Don't you just love lists? I adore making lists of books that I want to read although I seldom stick to the rigidity of a list and often deviate from it. Stay tuned in the coming week for my summer reading list, which thus far only appears in my mind.

This year I am steadily progressing through the list of the Guardian's 1000 Books You Must Read and by year's end I should have completed one fifth of it, so that list will be taking me some time. Another list that I will probably want to embark on later this summer is the Man Booker Prize longlist, which will be announced at the end of July. So far I have dabbled with longlists and shortlists for the main literary prizes and only read ones that appealed to me but now that I am blogging I may make a conscious effort to complete the entire longlist, or at least the shortlist.

Thinking about the Man Booker prize and having requested J.M. Coetzee's Disgrace this week from the library I thought I would list the Booker winners that I have read (and those I own but have not yet read).

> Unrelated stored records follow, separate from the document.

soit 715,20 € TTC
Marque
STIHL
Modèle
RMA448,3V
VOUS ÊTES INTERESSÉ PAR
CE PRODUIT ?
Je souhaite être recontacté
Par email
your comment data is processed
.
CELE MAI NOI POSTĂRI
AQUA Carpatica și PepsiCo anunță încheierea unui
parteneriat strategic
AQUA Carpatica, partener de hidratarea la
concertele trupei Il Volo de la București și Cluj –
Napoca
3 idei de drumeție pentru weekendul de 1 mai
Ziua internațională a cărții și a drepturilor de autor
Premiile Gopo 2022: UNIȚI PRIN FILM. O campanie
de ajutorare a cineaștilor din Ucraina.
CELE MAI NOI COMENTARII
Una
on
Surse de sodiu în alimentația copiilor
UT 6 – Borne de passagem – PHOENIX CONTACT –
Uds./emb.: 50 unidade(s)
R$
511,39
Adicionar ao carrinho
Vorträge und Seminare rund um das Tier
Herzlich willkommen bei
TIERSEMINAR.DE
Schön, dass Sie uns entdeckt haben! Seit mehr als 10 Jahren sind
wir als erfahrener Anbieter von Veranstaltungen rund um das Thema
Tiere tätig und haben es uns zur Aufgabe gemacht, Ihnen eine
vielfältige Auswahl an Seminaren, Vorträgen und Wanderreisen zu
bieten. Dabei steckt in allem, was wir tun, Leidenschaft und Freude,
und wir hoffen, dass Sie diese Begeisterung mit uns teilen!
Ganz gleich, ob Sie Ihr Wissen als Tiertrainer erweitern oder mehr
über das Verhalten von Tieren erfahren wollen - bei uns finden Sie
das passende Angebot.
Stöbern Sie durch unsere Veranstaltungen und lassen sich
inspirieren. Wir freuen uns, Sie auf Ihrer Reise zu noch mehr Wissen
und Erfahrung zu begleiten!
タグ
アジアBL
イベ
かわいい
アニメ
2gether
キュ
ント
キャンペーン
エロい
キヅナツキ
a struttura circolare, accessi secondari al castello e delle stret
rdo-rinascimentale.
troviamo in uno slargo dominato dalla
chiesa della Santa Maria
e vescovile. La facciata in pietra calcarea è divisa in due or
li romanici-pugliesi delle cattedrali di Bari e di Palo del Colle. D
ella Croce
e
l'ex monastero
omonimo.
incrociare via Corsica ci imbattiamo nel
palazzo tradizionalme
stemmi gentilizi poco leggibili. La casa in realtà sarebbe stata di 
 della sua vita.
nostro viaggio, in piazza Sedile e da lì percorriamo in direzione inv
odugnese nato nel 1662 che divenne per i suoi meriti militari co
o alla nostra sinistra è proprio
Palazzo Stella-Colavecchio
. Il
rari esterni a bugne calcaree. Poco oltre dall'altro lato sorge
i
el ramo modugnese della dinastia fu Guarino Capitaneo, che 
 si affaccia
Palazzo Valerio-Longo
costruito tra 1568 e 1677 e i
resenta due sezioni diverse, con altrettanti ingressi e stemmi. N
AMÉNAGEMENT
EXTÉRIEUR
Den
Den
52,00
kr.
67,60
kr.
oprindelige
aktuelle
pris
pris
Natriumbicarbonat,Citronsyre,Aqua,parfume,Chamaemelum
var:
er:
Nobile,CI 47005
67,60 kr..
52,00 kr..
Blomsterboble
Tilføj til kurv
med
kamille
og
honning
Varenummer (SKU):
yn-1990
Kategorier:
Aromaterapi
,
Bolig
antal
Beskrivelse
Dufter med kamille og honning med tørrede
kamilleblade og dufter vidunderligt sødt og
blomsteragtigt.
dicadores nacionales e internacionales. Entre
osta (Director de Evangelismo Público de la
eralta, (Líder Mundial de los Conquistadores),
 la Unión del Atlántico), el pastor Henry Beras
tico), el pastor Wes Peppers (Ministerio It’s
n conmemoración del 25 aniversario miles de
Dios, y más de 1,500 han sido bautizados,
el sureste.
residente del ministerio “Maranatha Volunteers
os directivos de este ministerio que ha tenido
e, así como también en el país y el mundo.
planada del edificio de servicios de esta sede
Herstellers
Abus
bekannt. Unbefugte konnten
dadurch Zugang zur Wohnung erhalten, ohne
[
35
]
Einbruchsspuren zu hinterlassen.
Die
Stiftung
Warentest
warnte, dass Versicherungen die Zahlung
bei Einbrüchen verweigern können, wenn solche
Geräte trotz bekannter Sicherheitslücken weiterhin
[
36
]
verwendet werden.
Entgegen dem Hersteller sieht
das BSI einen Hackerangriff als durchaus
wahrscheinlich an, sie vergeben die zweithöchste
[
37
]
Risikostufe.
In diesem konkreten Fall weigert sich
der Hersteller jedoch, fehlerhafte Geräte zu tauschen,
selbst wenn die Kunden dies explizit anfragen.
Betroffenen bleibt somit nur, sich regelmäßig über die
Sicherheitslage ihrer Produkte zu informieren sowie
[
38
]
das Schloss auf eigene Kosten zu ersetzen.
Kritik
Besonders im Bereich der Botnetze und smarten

There's a possibiility that I may try to read all of them - are there ones you have read that you particularly recommend or ones that you are wanting to read?

2008 - White Tiger by Aravind Ariga
2007 - The Gathering by Anne Enright
2006 - The Inheritance of Loss by Kiran Desai (own)
2005 - The Sea by John Banville
2004 - The Line of Beauty by Alan Hollinghurst (reviewed here)
2003 - Vernon God Little by DBC Pierre (own)
2002 - Life of Pi by Yann Martel
2001 - True History of the Kelly Gang by Peter Carey
2000 - The Blind Assassin by Margaret Atwood
1999 - Disgrace by J.M. Coetzee (will be reading shortly)
1998 - Amsterdam by Ian McEwan
1997 - The God of Small Things by Arundhati Roy
1996 - Last Orders by Graham Swift
1995 - The Ghost Road by Pat Barker (own)
1994 - How Late It Was, How Late by James Kelman
1993 - Paddy Clarke, Ha Ha Ha by Roddy Doyle
1992 - The English Patient by Michael Ondaatje
1992 - Sacred Hunger by Barry Unsworth (joint winner)
1991 - The Famished Road by Ben Okri (own)
1990 - Possession: A Romance by A.S. Byatt
1989 - The Remains of the Day by Kazuo Ishiguro
1988 - Oscar and Lucinda by Peter Carey
1987 - Moon Tiger by Penelope Lively
1986 - The Old Devils by Kingsley Amis
1985 - The Bone People by Keri Hulme
1984 - Hotel Du Lac by Anita Brookner
1983 - Life and Times of Michael K by J.M. Coetzee
1982 - Schindler's Ark by Thomas Keneally
1981 - Midnight's Children by Salman Rushdie
1980 - Rites of Passage by William Golding
1979 - Offshore by Penelope Fitzgerald
1978 - The Sea, the Sea by Iris Murdoch (fairly certain that I own this)
1977 - Staying On by Paul Scott
1976 - Saville by David Storey
1975 - Heat and Dust by Ruth Prawer Jhabvala
1974 - The Conservationist by Nadine Gordimer
1974 - Holiday by Stanley Middleton (joint winner)
1973 - The Siege of Krishnapur by J.G. Farrell
1972 - G. by John Berger
1971 - In a Free State by V.S. Naipaul
1970 - The Elected Member by Bernice Rubens
1969 - Something to Answer For by P.H. Newby

Nine -soon to be ten- of forty one winning novels is not great but neither is it woeful. Funnily enough I haven't read anything that won before the year I was born and wonder if this is telling at all or just coincidental? As an aside: Midnight's Children (the Booker of Bookers and the Best of Booker) is one of my favourite novels; I love its lushness and epic, grand scope, and continually discover new gems upon re-reading. Anyway, best get back to reading as I have a lifetime of reading lists ahead of me.